That Was The Week That Was
July 24-30, 2022
• John Fea suggested some Christian alternatives to the politics of the religious right.
• John McGreevy explained how Catholic debates over democracy in the early 20th century led to “one of the key achievements of twentieth-century political history: Christian Democratic parties.”
• Another Catholic historian considered the limits of historical analogies (chiefly, Prohibition) for the Dobbs decision on abortion.
• An evangelical seminarian reviewed the new memoir from historian Charles Marsh, whose evangelical upbringing didn’t prepare him for the mental breakdown he experienced in seminary.
• One of the most influential pastors in the evangelical wing of the Church of England stepped down as vicar of one of London’s most popular congregations.
• Daniel K. Williams assessed the political implications of the “southern Bible belt… quickly becoming a region of unchurched or lapsed Protestants who may still hang onto their evangelical identity to at least a certain extent but who don’t think going to church is necessary.”
• RIP Ron Sider, the author of Rich Christians in an Age of Hunger and founder of Evangelicals for Social Action. (Also a Yale-trained historian… I may try to write more about that next week.)
• Why are more and more single women leaving evangelical churches?
• “The values that are often associated with evangelicalism were not produced by evangelicals out of whole cloth,” contended theologian Kirsten Sanders, “rather, they presented the best way to market a religion with any hope of surviving.”
• The world’s greatest chess player will not defend his title. Does his decision have anything to teach Christians?

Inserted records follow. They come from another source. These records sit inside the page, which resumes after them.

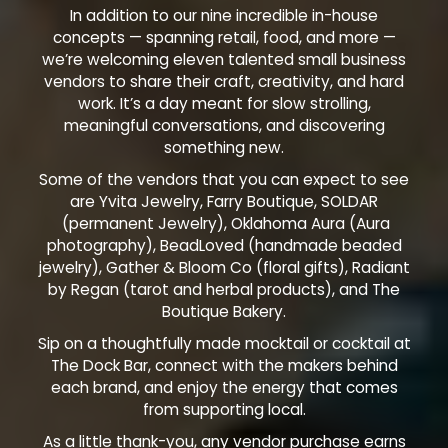
In addition to our nine incredible in-house
concepts — spanning retail, food, and more —
we’re welcoming eleven talented small business
vendors to share their craft, creativity, and hard
work. It’s a day meant for slow strolling,
meaningful conversations, and discovering
something new.
Some of the vendors that you can expect to see
are Yvita Jewelry, Farry Boutique, SOLDAR
(permanent Jewelry), Oklahoma Aura (Aura
photography), BeadLoved (handmade beaded
jewelry), Gather & Bloom Co (floral gifts), Radiant
by Regan (tarot and herbal products), and The
Boutique Bakery.
Sip on a thoughtfully made mocktail or cocktail at
The Dock Bar, connect with the makers behind
each brand, and enjoy the energy that comes
from supporting local.
As a little thank-you, any vendor purchase earns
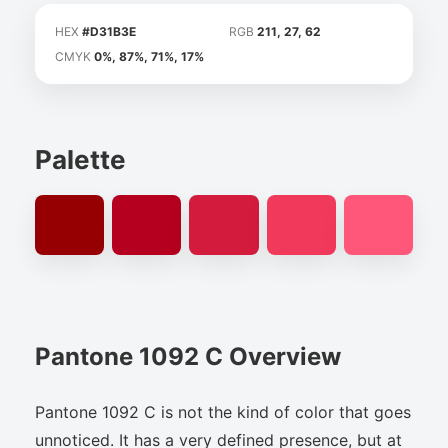
HEX
#D31B3E
RGB
211, 27, 62
CMYK
0%, 87%, 71%, 17%
Palette
Pantone 1092 C Overview
Pantone 1092 C is not the kind of color that goes
unnoticed. It has a very defined presence, but at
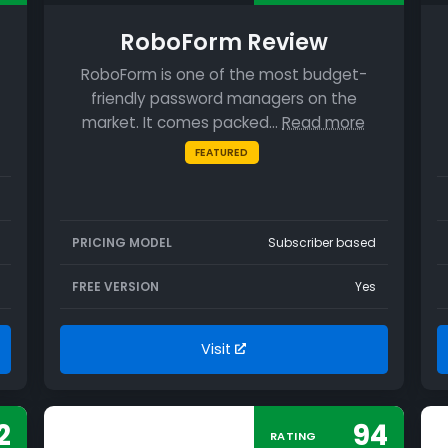
RoboForm Review
RoboForm is one of the most budget-
friendly password managers on the
market. It comes packed…
Read more
FEATURED
PRICING MODEL
Subscriber based
FREE VERSION
Yes
Visit
2
94
RATING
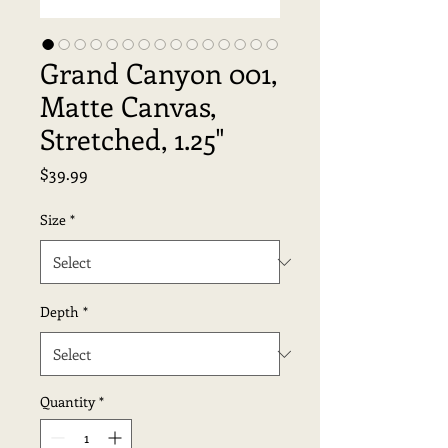
Grand Canyon 001,
Matte Canvas,
Stretched, 1.25"
Price
$39.99
Size
*
Depth
*
Quantity
*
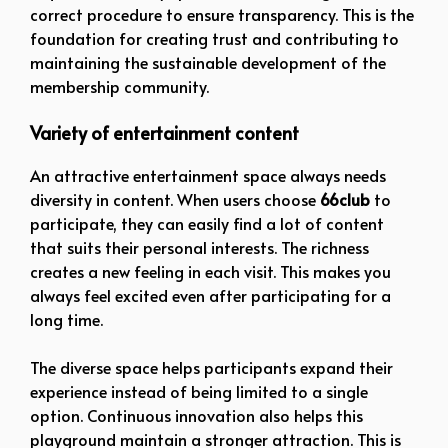
correct procedure to ensure transparency. This is the
foundation for creating trust and contributing to
maintaining the sustainable development of the
membership community.
Variety of entertainment content
An attractive entertainment space always needs
diversity in content. When users choose
66club
to
participate, they can easily find a lot of content
that suits their personal interests. The richness
creates a new feeling in each visit. This makes you
always feel excited even after participating for a
long time.
The diverse space helps participants expand their
experience instead of being limited to a single
option. Continuous innovation also helps this
playground maintain a stronger attraction. This is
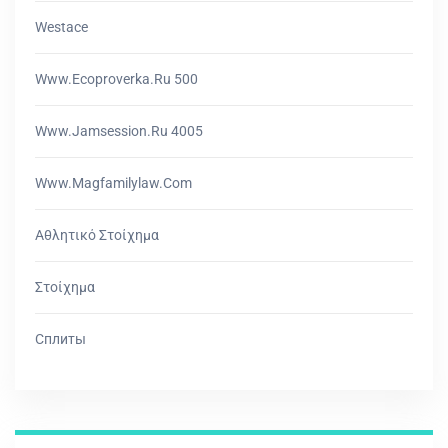
Westace
Www.ecoproverka.ru 500
Www.jamsession.ru 4005
Www.magfamilylaw.com
Αθλητικό Στοίχημα
Στοίχημα
Сплиты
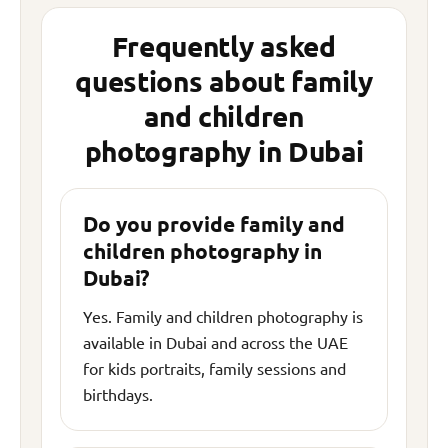
Frequently asked
questions about family
and children
photography in Dubai
Do you provide family and
children photography in
Dubai?
Yes. Family and children photography is
available in Dubai and across the UAE
for kids portraits, family sessions and
birthdays.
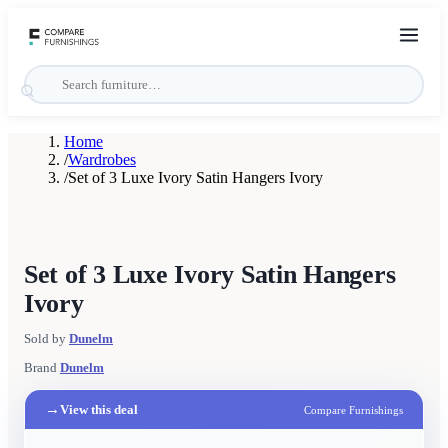
Home
/
Wardrobes
/
Set of 3 Luxe Ivory Satin Hangers Ivory
Set of 3 Luxe Ivory Satin Hangers
Ivory
Sold by
Dunelm
Brand
Dunelm
→
View this deal
Compare Furnishings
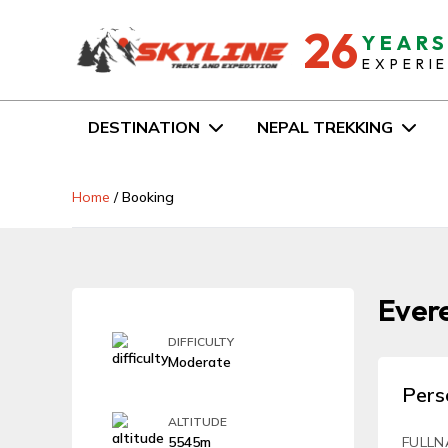
26
YEAR
EXPERI
DESTINATION
NEPAL TREKKING
Home
/
Booking
Evere
DIFFICULTY
Moderate
Pers
ALTITUDE
5545m
FULLN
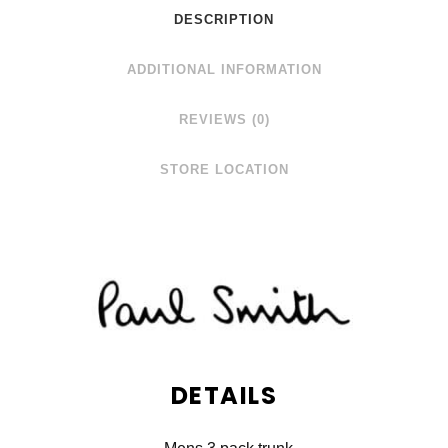
DESCRIPTION
ADDITIONAL INFORMATION
REVIEWS (0)
STORE LOCATION
DETAILS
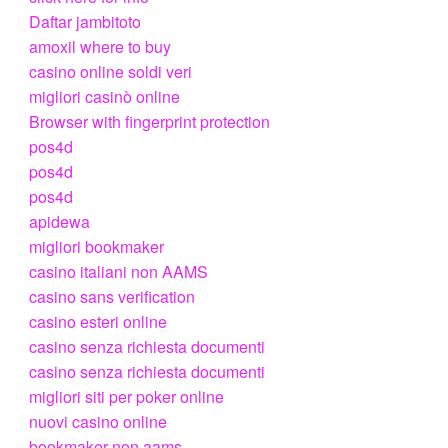
Daftar jambitoto
amoxil where to buy
casino online soldi veri
migliori casinò online
Browser with fingerprint protection
pos4d
pos4d
pos4d
apidewa
migliori bookmaker
casino italiani non AAMS
casino sans verification
casino esteri online
casino senza richiesta documenti
casino senza richiesta documenti
migliori siti per poker online
nuovi casino online
bookmaker non aams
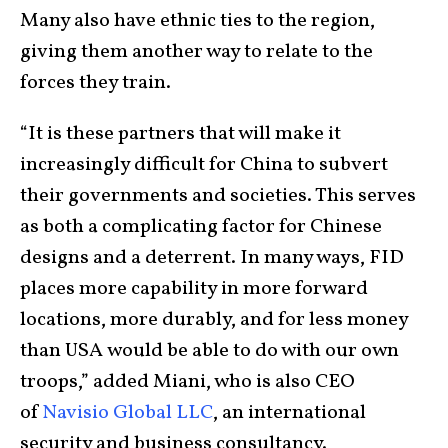
Many also have ethnic ties to the region,
giving them another way to relate to the
forces they train.
“It is these partners that will make it
increasingly difficult for China to subvert
their governments and societies. This serves
as both a complicating factor for Chinese
designs and a deterrent. In many ways, FID
places more capability in more forward
locations, more durably, and for less money
than USA would be able to do with our own
troops,” added Miani, who is also CEO
of
Navisio Global LLC
, an international
security and business consultancy.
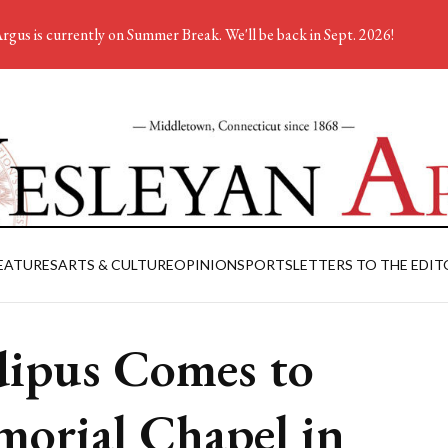
rgus is currently on Summer Break. We'll be back in Sept. 2026!
EATURES
ARTS & CULTURE
OPINION
SPORTS
LETTERS TO THE EDIT
ipus Comes to
orial Chapel in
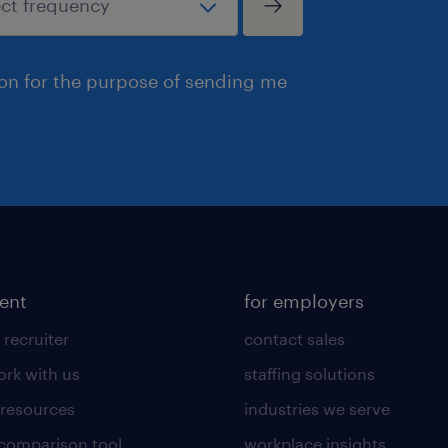
ion for the purpose of sending me
lent
for employers
 recruiter
contact sales
rk with us
staffing solutions
 resources
industries we serve
 comparison tool
workplace insights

• An American theologian reported on what’s it been like to try to sustain conversations with Russian Christians after the Putin regime invaded Ukraine.
• The fact that both Hitler and Stalin hated something seems like a good enough reason to learn more about its history.
• Speaking of the Soviet tyrant… Geoffrey Roberts’ newest book on the USSR is a study of Stalin’s reading habits.
• The newest ally in the fight against climate change is a foundation named for a man who “made his fortune by fueling a growing United States with carbon.”
• By age 26, 80% of Americans live 100 miles or less from where they grew up.
• Does homework cloak structural inequality in a “myth of meritocracy”?
• According to one higher ed analyst, college financial aid “has a lot more in common with airlines hawking seats or dealers selling cars than you might realize.”